▶ **Information shown**:
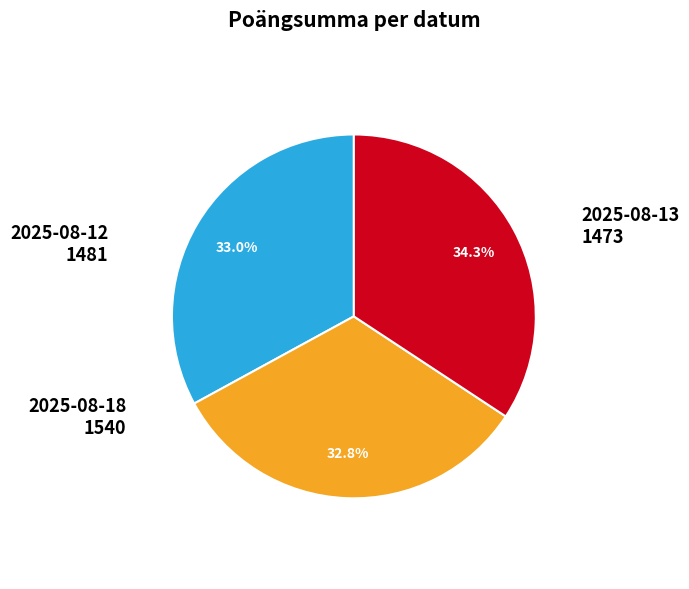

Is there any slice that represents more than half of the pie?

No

--

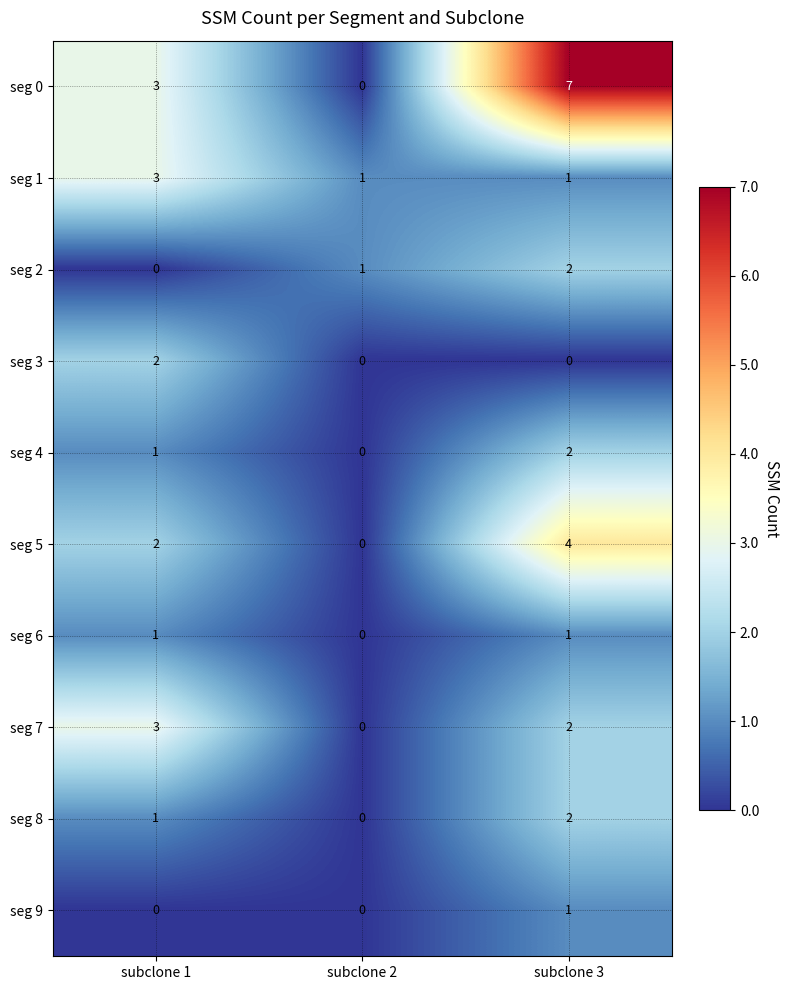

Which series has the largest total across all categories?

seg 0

* * *

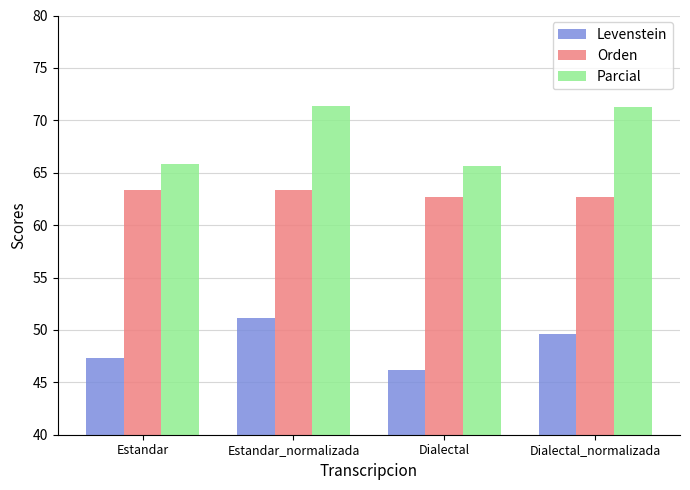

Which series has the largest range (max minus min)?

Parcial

▶ **How to complete this task**: Show every line of the items above that contains the word "series".

▶ **The answer**:
Which series has the largest total across all categories?
Which series has the largest range (max minus min)?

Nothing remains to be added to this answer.